▶ [WHAT YOU WILL DO]:
An accurate, complete copy of the records below is required.

(Stored data entries)
◇ ◇ ◇ ◇ ◇
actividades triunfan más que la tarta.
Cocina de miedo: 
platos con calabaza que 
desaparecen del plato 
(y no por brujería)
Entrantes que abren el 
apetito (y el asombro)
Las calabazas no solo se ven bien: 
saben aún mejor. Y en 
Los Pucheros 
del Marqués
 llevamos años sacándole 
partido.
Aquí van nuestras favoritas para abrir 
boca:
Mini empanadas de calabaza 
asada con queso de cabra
◇ ◇ ◇ ◇ ◇
▶ [WRITTEN RESPONSE]:
actividades triunfan más que la tarta.
Cocina de miedo: 
platos con calabaza que 
desaparecen del plato 
(y no por brujería)
Entrantes que abren el 
apetito (y el asombro)
Las calabazas no solo se ven bien: 
saben aún mejor. Y en 
Los Pucheros 
del Marqués
 llevamos años sacándole 
partido.
Aquí van nuestras favoritas para abrir 
boca:
Mini empanadas de calabaza 
asada con queso de cabra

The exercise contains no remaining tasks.